JuliaStats / GLM.jl

Generalized linear models in Julia
Other
595 stars 114 forks source link

Errors with >=30 variable logistic regression #212

Closed dsweber2 closed 6 years ago

dsweber2 commented 6 years ago

I initially ran into the problem on a more involved example, but here's a mwe:

using GLM, DataFrames
m=60
vlist = [Symbol("x$(i)") for i=1:m]
fml = Formula(:Y, Expr(:call, :+, vlist...))
X = [randn(40,m-1) zeros(40,1); randn(40,m)]
y = cat(1,ones(Int,40), zeros(Int,40))
X = DataFrame(X)
X[:Y] = y
pred = glm(fml, X, Binomial(), LogitLink())

The same code with m=20 works just fine, but increasing it to m=40 (and giving it maxIter=100), I get a isfinite(crit) assertion.

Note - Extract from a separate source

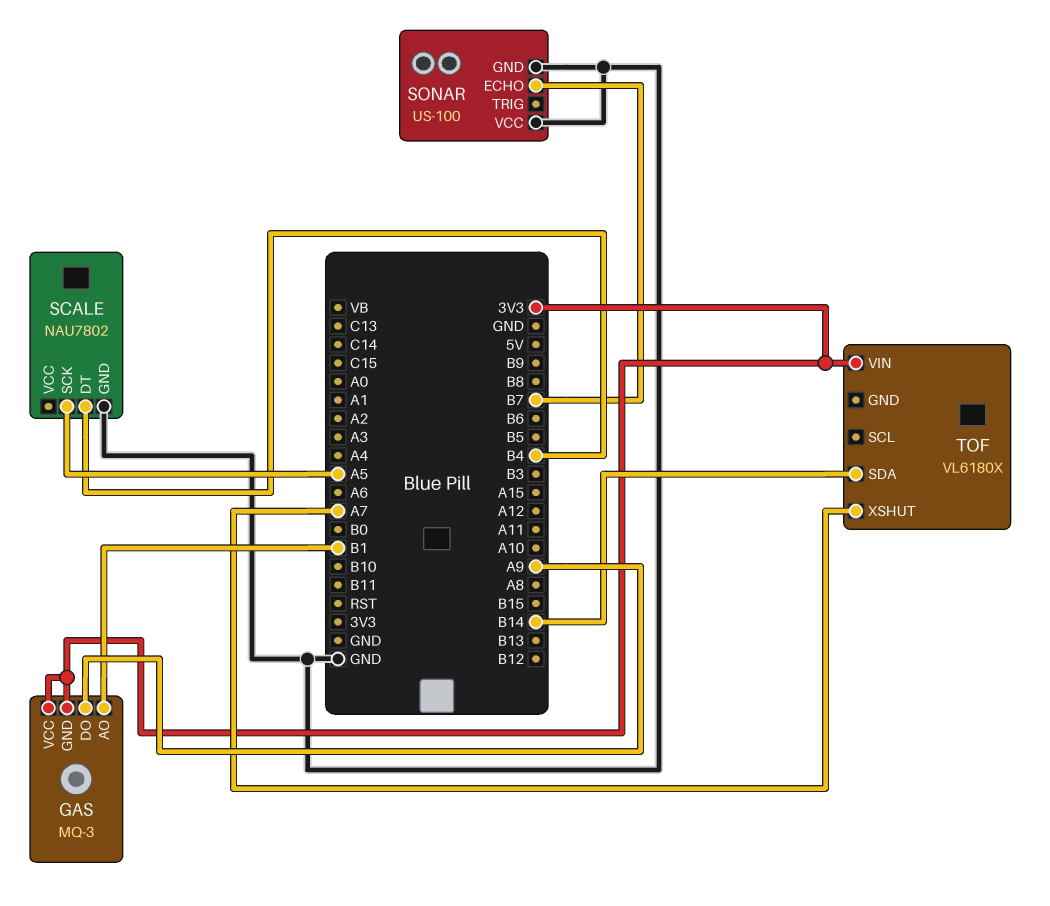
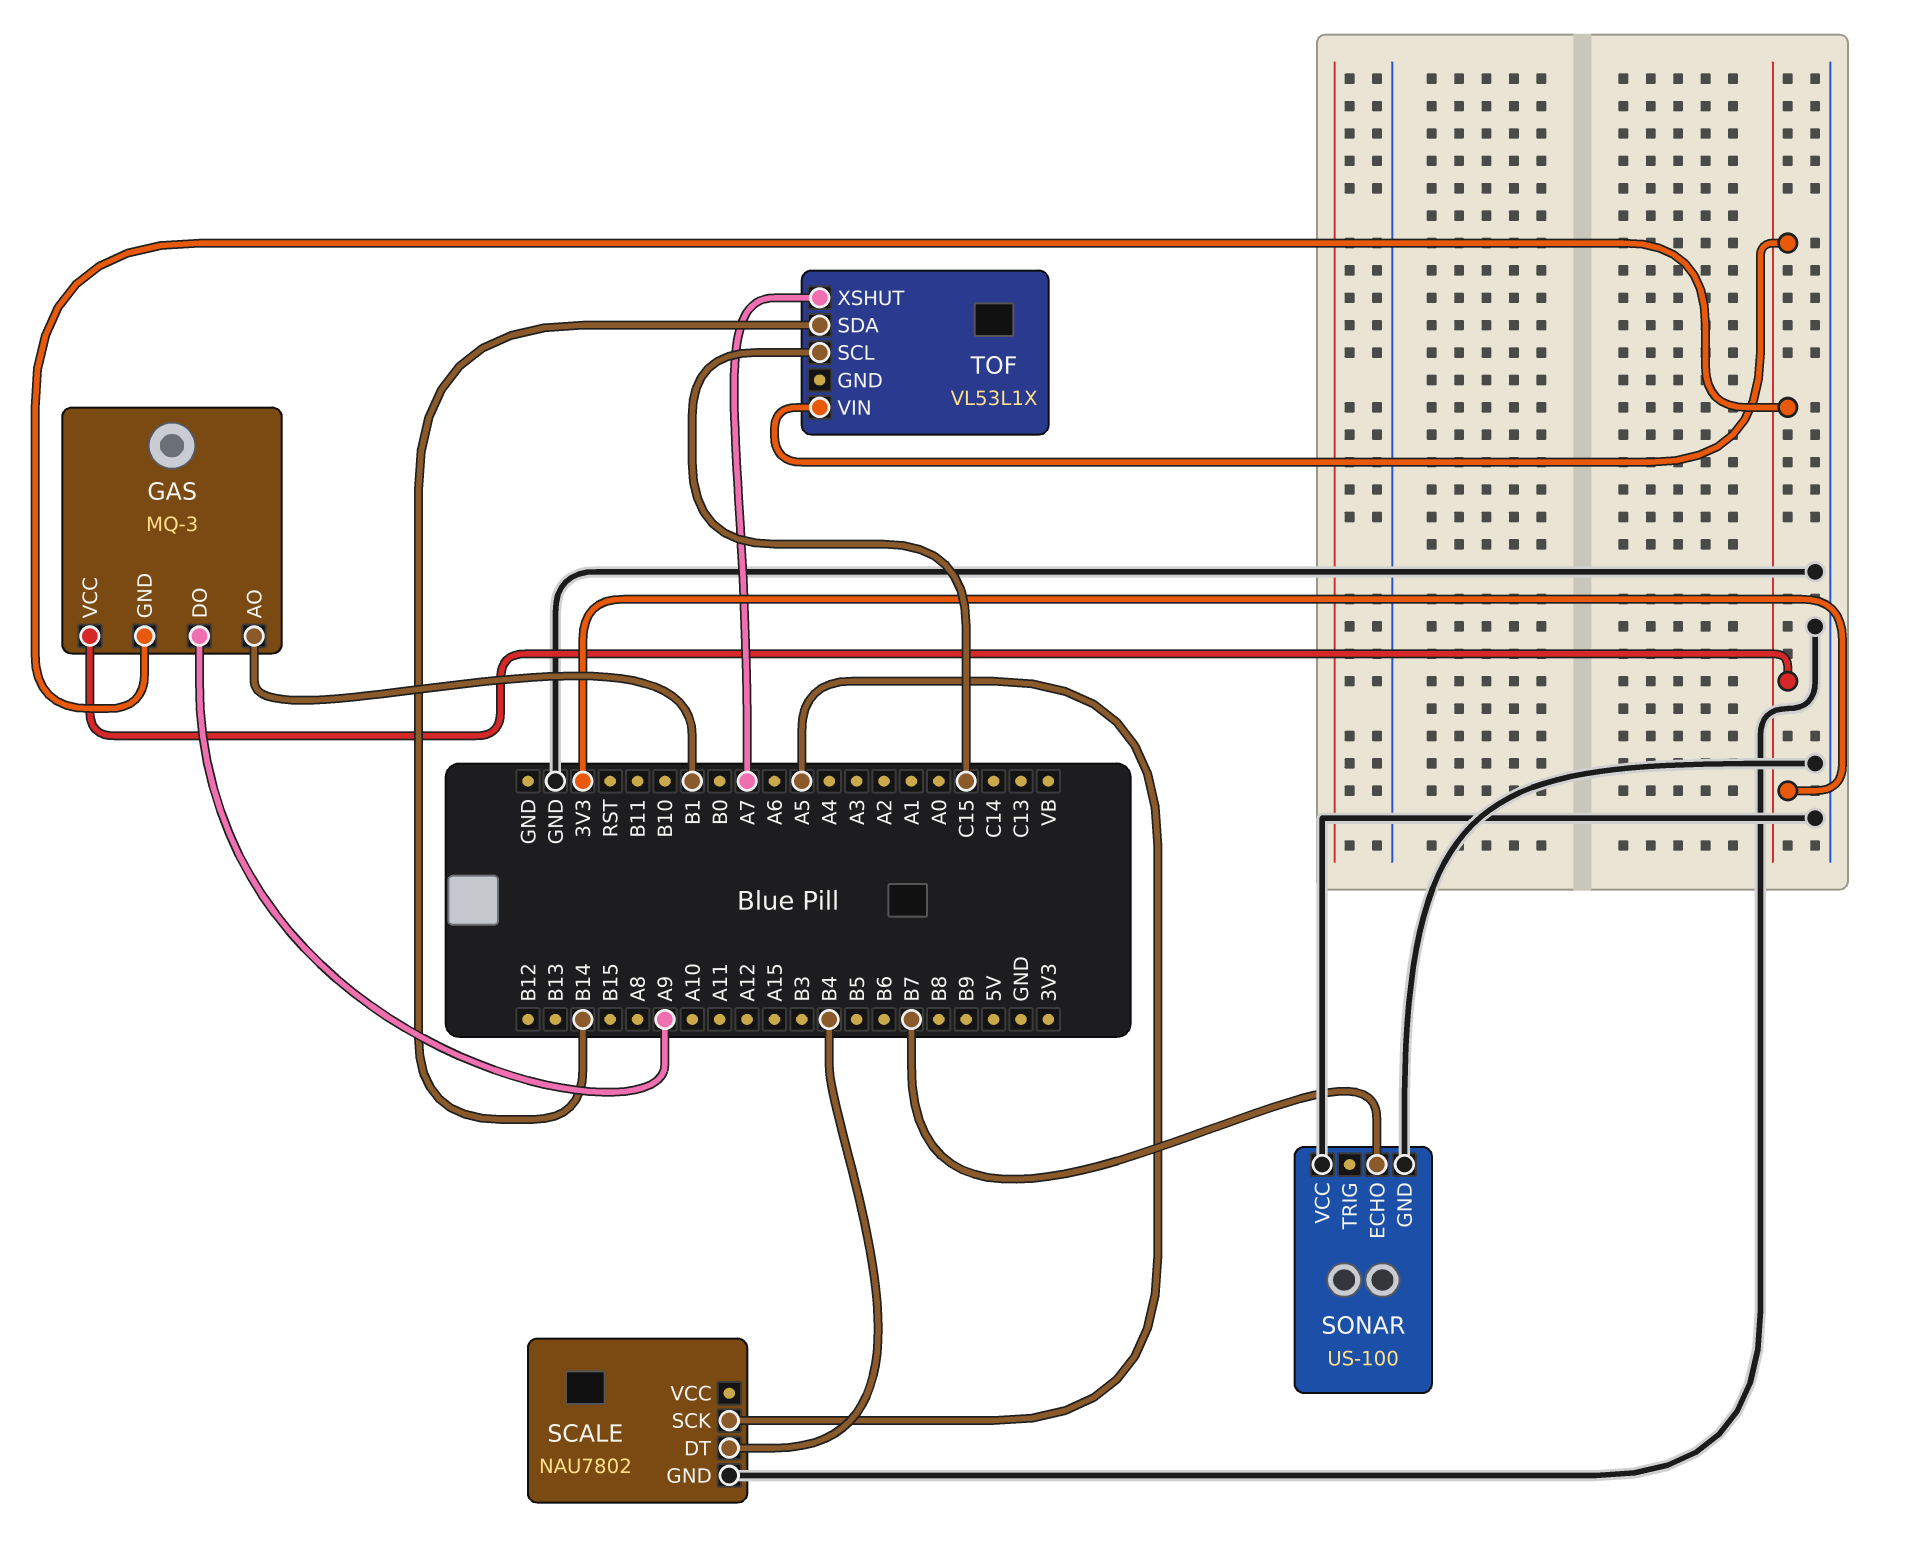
TOF: VL6180X -> VL53L1X
TOF pin SCL: none -> C15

Further, when I increase the number of variables to m=60, it gives a PosDefException.

Incidentally, if someone has a more elegant way of making a formula of arbitrary length, I'd be glad to see it.

dmbates commented 6 years ago

First, there is no need to use a formula in a generated example like this. Just leave X as a matrix and y as a vector then call

Main> fit(GeneralizedLinearModel, hcat(ones(size(X, 1)), X), y, Bernoulli())
ERROR: failure to converge after 30 iterations.
Stacktrace:
 [1] _fit!(::GLM.GeneralizedLinearModel{GLM.GlmResp{Array{Float64,1},Distributions.Bernoulli{Float64},GLM.LogitLink},GLM.DensePredChol{Float64,Base.LinAlg.Cholesky{Float64,Array{Float64,2}}}}, ::Bool, ::Int64, ::Float64, ::Float64, ::Void) at /home/bates/.julia/v0.6/GLM/src/glmfit.jl:214
 [2] fit!(::GLM.GeneralizedLinearModel{GLM.GlmResp{Array{Float64,1},Distributions.Bernoulli{Float64},GLM.LogitLink},GLM.DensePredChol{Float64,Base.LinAlg.Cholesky{Float64,Array{Float64,2}}}}) at /home/bates/.julia/v0.6/GLM/src/glmfit.jl:220
 [3] #fit#15(::Bool, ::Array{Float64,1}, ::Array{Float64,1}, ::Array{Any,1}, ::Function, ::Type{GLM.GeneralizedLinearModel}, ::Array{Float64,2}, ::Array{Float64,1}, ::Distributions.Bernoulli{Float64}, ::GLM.LogitLink) at /home/bates/.julia/v0.6/GLM/src/glmfit.jl:278
 [4] #fit#16(::Array{Any,1}, ::Function, ::Type{GLM.GeneralizedLinearModel}, ::Array{Float64,2}, ::Array{Int64,1}, ::Distributions.Bernoulli{Float64}, ::GLM.LogitLink) at /home/bates/.julia/v0.6/GLM/src/glmfit.jl:285
 [5] fit(::Type{GLM.GeneralizedLinearModel}, ::Array{Float64,2}, ::Array{Int64,1}, ::Distributions.Bernoulli{Float64}) at /home/bates/.julia/v0.6/GLM/src/glmfit.jl:285
 [6] eval(::Module, ::Any) at ./boot.jl:235

Second, what do you expect to happen when the parameter vector is so large? You have exactly 80 bits of information in the response, y, and you expect to fit 61 coefficients on a continuous scale. It is unlikely that a such a model can produce reliable parameter estimates.

dsweber2 commented 6 years ago

The output is 1 whenever the last parameter is zero, so I was expecting it to find that without difficulty. I'm surprised that even if I make it linearly separable, I get the same errors. However, given that my actual ratio of data to parameters is still skewed in favor of the data, I'm fine with closing this.

nalimilan commented 6 years ago

Do you know of other software which handles this better? Just curious.